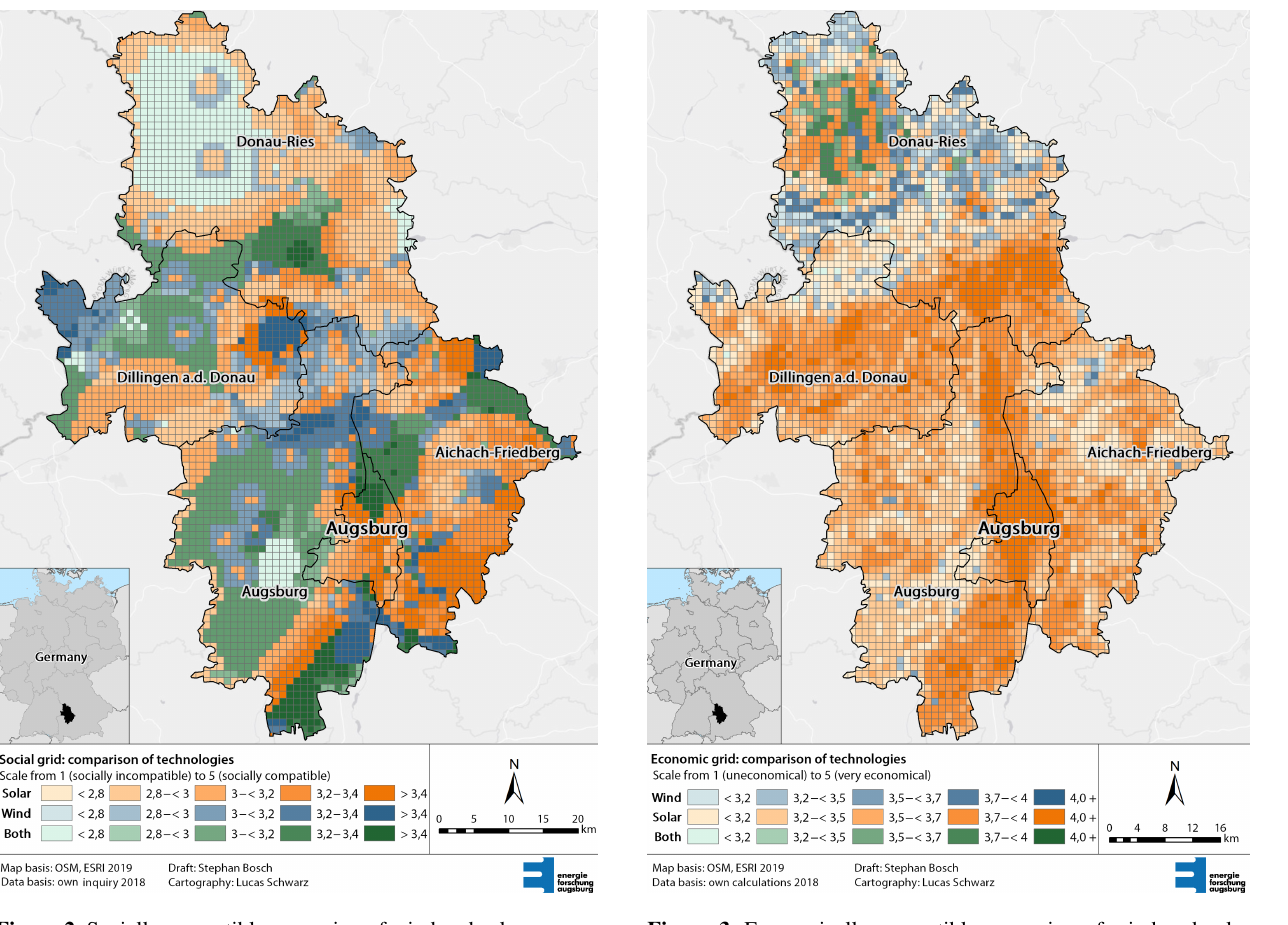
Figure 2. Socially compatible expansion of wind and solar energy. Figure 3. Economically compatible expansion of wind and solar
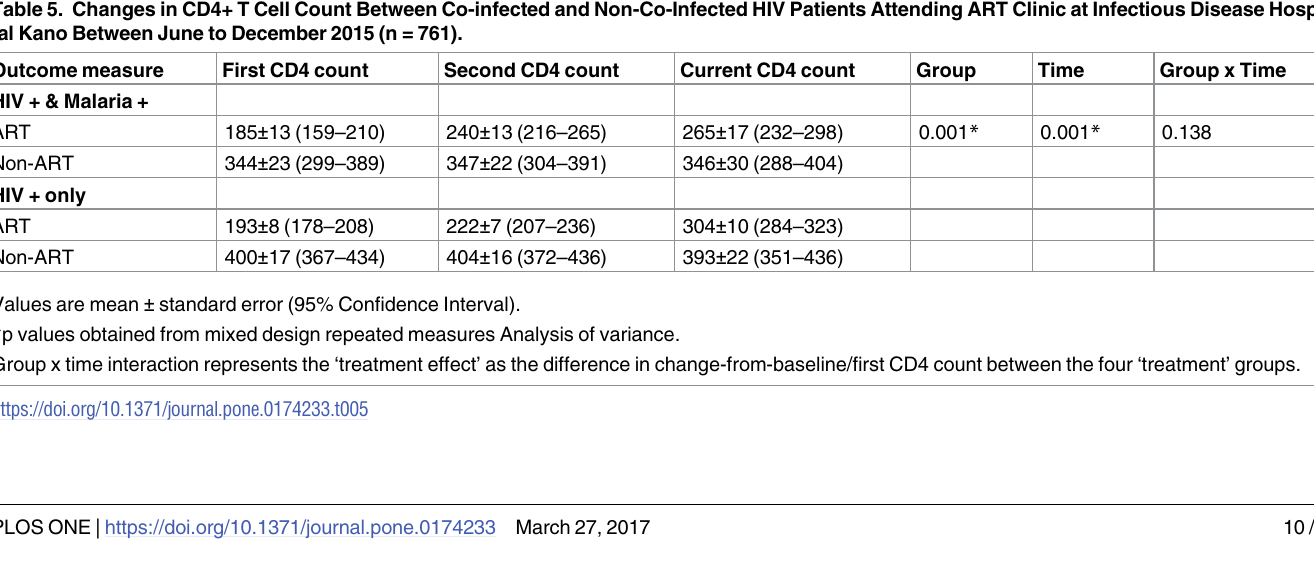
(234.6 ± 6.9) was observed among respondents on ART compared to those not on ART (372.5 ± 13.2) (F = 85.146, df = 1, 757, p < 0.001, mean difference = -137.9). Finally, we exam- ined group x time interaction (CD4 count (cid:3) co-infection status (cid:3) ART status) as the difference in change-from-baseline/first CD4 count between the four ‘treatment’ groups. Our results showed that there was no significant difference in mean CD4 count changes over time between the four groups (i.e. co-infected on ART, co-infected non-ART, HIV positive without malaria on ART, HIV without malaria non-ART) (F = 2.120, df = 1.328, 1005.422, p = 0.138) (Table 5). Changes in CD4 count in association to malaria parasite co-infection and HIV only in relation to ART status interaction presented in Fig 1.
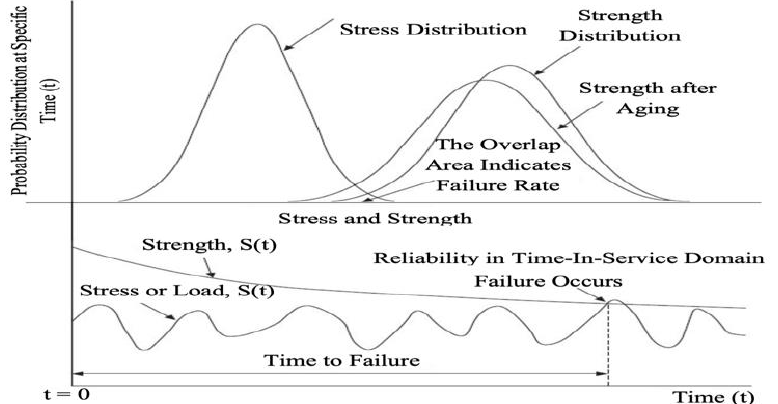
Figure 14. Random probability distribution of stress strength [108].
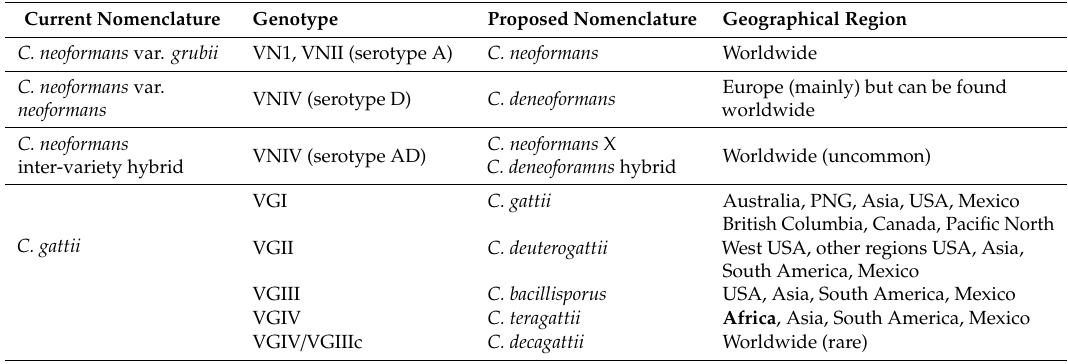
Table 1. Proposed taxonomical changes for the Cryptococcus neoformans and Cryptococcus gattii species complex: nomenclature, genotype and geographic distribution of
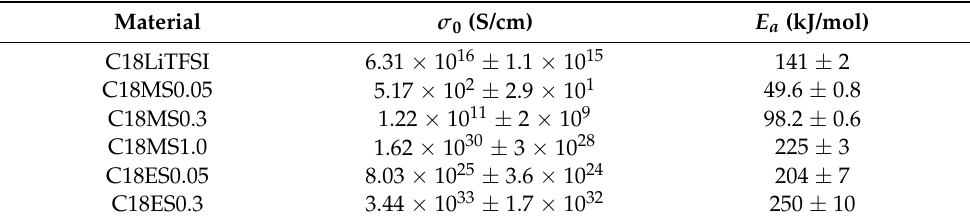
Table 6. Values of σ 0 (S/cm) and E a (J) obtained from the Arrhenius fits of conductivity for several electrolyte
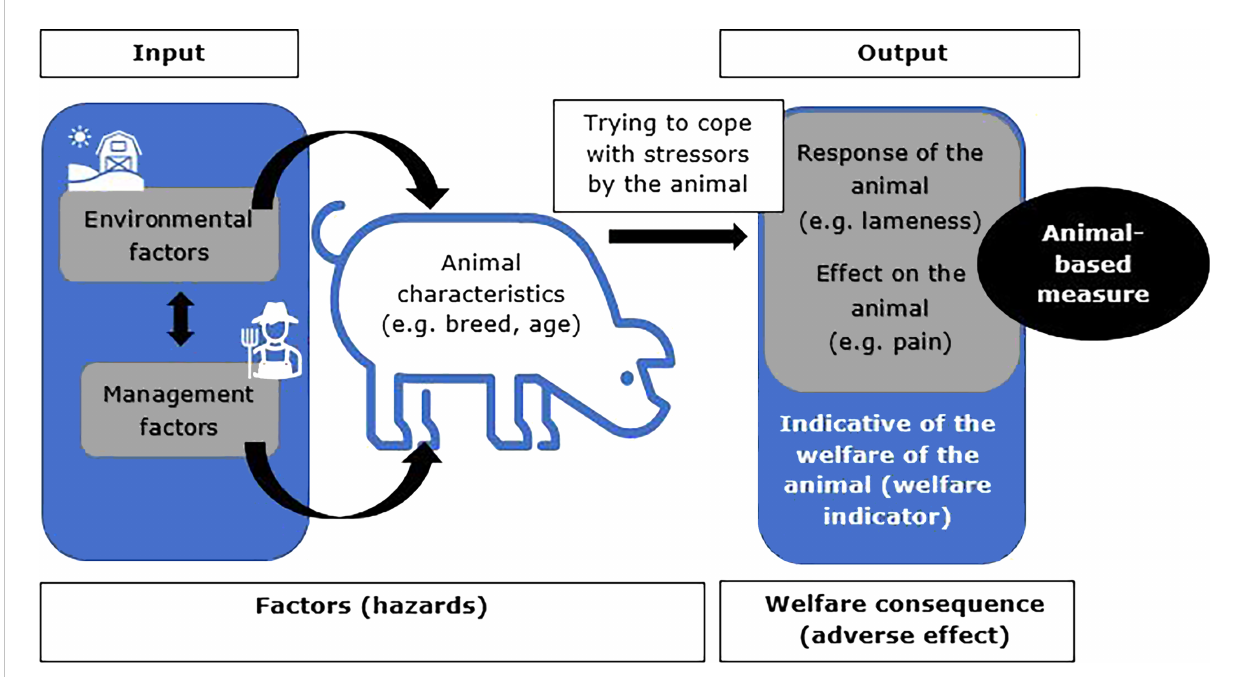
FIGURE 3 Overview of the factors and their relation on in fl uencing the animal ’ s welfare, including the indicators for welfare, adjusted from EFSA (2012f). This fi gure represents a negative effect and how different factors can have a negative in fl uence; however, a welfare consequence can also be positive, as certain factors can have a positive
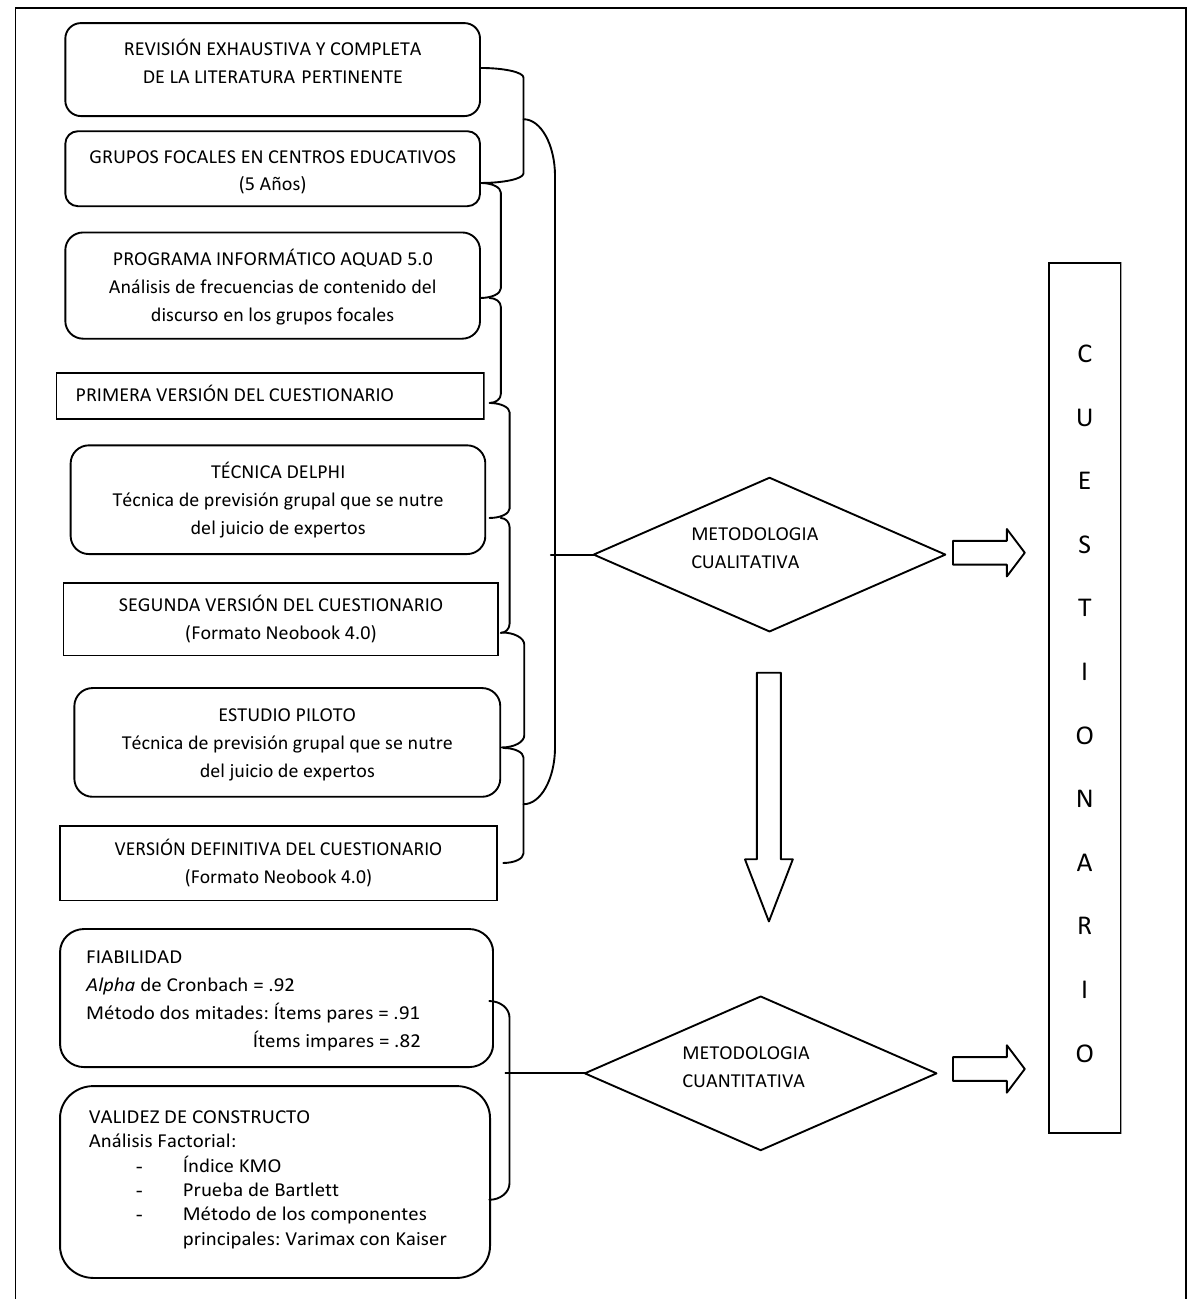
Figura 1 . Esquema del proceso en la elaboración del cuestionario. Nota . Elaboración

================

Could you reproduce exactly the lines running from the one with "Figure 14. Random" through the final line of the listing above, both included, and drop the pictures?

Figure 14. Random probability distribution of stress strength [108].
Table 1. Proposed taxonomical changes for the Cryptococcus neoformans and Cryptococcus gattii species complex: nomenclature, genotype and geographic distribution of
Table 6. Values of σ 0 (S/cm) and E a (J) obtained from the Arrhenius fits of conductivity for several electrolyte
FIGURE 3 Overview of the factors and their relation on in fl uencing the animal ’ s welfare, including the indicators for welfare, adjusted from EFSA (2012f). This fi gure represents a negative effect and how different factors can have a negative in fl uence; however, a welfare consequence can also be positive, as certain factors can have a positive
Figura 1 . Esquema del proceso en la elaboración del cuestionario. Nota . Elaboración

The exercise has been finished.